-- Data to process --
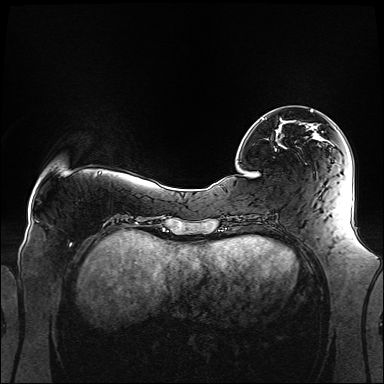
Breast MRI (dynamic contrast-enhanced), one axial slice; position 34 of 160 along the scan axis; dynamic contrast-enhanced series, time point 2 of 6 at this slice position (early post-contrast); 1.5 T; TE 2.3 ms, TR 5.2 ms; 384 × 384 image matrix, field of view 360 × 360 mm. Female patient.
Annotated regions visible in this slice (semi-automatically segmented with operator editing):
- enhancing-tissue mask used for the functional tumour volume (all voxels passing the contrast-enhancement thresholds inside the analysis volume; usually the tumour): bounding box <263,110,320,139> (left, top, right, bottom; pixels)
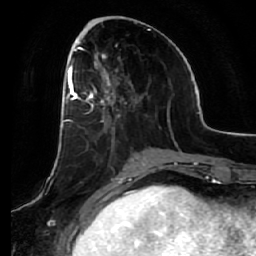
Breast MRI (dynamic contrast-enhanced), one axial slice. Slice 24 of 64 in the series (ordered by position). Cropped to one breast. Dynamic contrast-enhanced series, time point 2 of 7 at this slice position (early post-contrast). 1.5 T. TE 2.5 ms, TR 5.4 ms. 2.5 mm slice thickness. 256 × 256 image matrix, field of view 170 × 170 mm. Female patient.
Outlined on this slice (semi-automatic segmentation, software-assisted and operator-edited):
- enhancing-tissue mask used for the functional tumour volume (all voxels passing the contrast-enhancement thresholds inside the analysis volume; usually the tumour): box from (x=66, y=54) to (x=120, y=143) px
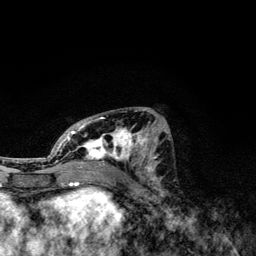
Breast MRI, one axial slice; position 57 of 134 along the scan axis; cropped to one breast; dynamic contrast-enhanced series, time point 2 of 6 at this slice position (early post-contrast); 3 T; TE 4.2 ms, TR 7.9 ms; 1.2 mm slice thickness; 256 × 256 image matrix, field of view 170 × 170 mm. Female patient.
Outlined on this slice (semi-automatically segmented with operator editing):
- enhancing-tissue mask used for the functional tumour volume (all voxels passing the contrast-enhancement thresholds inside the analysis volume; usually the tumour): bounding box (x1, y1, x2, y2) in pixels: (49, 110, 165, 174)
---
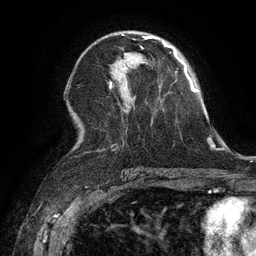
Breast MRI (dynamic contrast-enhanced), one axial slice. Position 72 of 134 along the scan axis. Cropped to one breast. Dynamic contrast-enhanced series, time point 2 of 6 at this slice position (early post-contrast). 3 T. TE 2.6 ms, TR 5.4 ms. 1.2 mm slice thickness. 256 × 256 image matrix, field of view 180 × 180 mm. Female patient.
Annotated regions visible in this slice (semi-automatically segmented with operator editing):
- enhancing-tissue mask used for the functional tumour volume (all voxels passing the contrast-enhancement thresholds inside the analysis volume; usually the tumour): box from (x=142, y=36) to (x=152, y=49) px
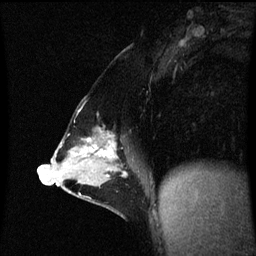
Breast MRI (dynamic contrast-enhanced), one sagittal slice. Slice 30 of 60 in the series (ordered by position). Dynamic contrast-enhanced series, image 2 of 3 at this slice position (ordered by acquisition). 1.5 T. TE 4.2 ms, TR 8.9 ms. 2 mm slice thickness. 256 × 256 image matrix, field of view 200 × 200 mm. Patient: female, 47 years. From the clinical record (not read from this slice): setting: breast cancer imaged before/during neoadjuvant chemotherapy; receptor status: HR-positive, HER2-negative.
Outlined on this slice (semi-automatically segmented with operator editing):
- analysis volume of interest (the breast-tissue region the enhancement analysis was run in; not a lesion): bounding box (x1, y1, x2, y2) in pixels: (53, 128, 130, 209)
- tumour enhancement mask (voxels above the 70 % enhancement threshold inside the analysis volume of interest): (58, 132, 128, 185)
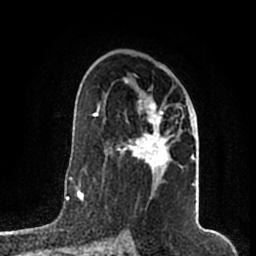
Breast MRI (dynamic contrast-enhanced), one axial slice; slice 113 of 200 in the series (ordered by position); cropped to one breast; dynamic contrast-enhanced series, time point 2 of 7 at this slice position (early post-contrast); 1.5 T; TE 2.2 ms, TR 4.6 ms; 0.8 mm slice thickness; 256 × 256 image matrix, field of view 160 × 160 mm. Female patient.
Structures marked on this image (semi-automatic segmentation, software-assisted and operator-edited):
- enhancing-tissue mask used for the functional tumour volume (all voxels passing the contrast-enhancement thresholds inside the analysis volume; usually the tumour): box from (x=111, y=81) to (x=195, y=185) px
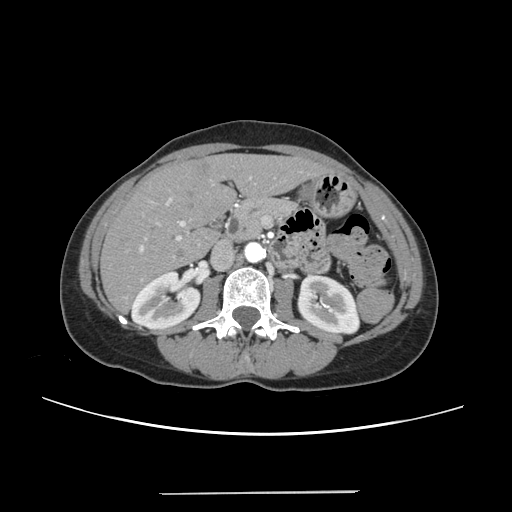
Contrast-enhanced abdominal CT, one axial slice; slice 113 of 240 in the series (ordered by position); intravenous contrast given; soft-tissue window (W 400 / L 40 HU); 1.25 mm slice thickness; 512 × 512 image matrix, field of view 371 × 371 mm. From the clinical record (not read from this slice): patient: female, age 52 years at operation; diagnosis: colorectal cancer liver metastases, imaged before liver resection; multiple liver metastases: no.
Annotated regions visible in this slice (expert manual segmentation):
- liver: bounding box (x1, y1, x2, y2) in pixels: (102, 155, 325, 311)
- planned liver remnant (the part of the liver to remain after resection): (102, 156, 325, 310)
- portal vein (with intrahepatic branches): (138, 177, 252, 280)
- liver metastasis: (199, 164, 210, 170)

-- Assigned task --
Each line of the entries where the string "software" occurs should be shown.

-- Reply --
Outlined on this slice (semi-automatic segmentation, software-assisted and operator-edited):
Structures marked on this image (semi-automatic segmentation, software-assisted and operator-edited):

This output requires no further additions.